Reproduce the records below in full and word for word, excluding pictures.

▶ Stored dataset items
:::
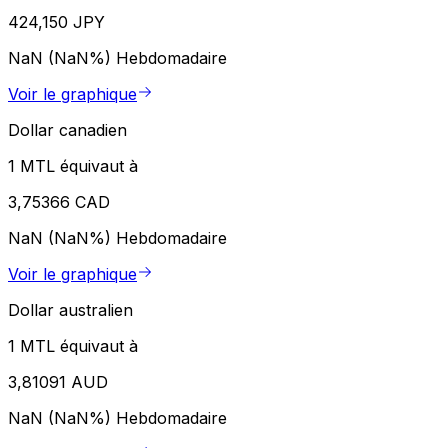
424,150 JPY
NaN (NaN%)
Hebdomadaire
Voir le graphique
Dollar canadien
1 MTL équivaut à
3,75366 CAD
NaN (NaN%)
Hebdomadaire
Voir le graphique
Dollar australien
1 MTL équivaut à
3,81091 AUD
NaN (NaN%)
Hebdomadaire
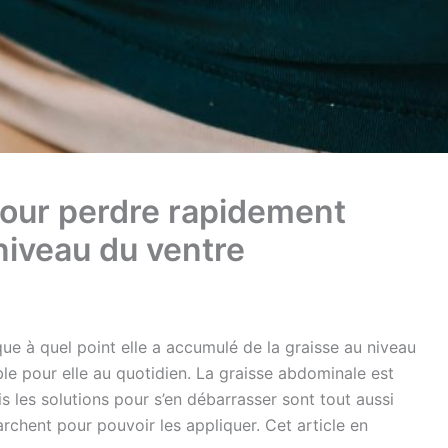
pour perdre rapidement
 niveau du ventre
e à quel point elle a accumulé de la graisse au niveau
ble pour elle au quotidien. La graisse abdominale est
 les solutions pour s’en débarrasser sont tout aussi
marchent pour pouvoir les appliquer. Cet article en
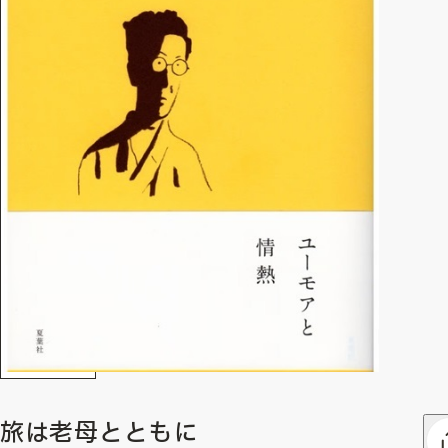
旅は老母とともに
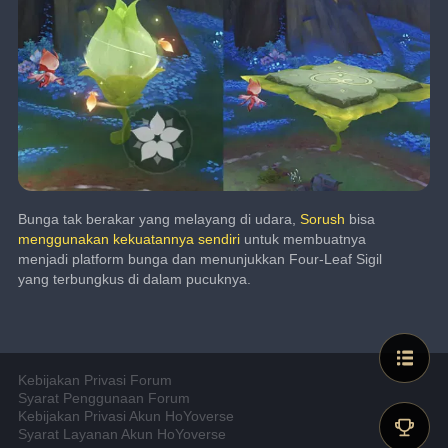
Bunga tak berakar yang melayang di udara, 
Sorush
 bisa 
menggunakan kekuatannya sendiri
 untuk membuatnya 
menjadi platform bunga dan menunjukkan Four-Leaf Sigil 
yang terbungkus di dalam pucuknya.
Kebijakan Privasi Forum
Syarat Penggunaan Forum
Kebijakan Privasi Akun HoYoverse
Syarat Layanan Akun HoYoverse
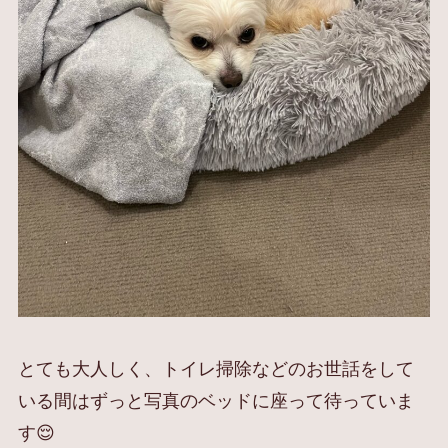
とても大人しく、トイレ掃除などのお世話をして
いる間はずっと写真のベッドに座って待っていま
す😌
:::
▶ Reply
424,150 JPY
NaN (NaN%)
Hebdomadaire
Voir le graphique
Dollar canadien
1 MTL équivaut à
3,75366 CAD
NaN (NaN%)
Hebdomadaire
Voir le graphique
Dollar australien
1 MTL équivaut à
3,81091 AUD
NaN (NaN%)
Hebdomadaire
pour perdre rapidement
 niveau du ventre
e à quel point elle a accumulé de la graisse au niveau
ble pour elle au quotidien. La graisse abdominale est
 les solutions pour s’en débarrasser sont tout aussi
marchent pour pouvoir les appliquer. Cet article en
旅は老母とともに
Bunga tak berakar yang melayang di udara, 
Sorush
 bisa 
menggunakan kekuatannya sendiri
 untuk membuatnya 
menjadi platform bunga dan menunjukkan Four-Leaf Sigil 
yang terbungkus di dalam pucuknya.
Kebijakan Privasi Forum
Syarat Penggunaan Forum
Kebijakan Privasi Akun HoYoverse
Syarat Layanan Akun HoYoverse
とても大人しく、トイレ掃除などのお世話をして
いる間はずっと写真のベッドに座って待っていま
す😌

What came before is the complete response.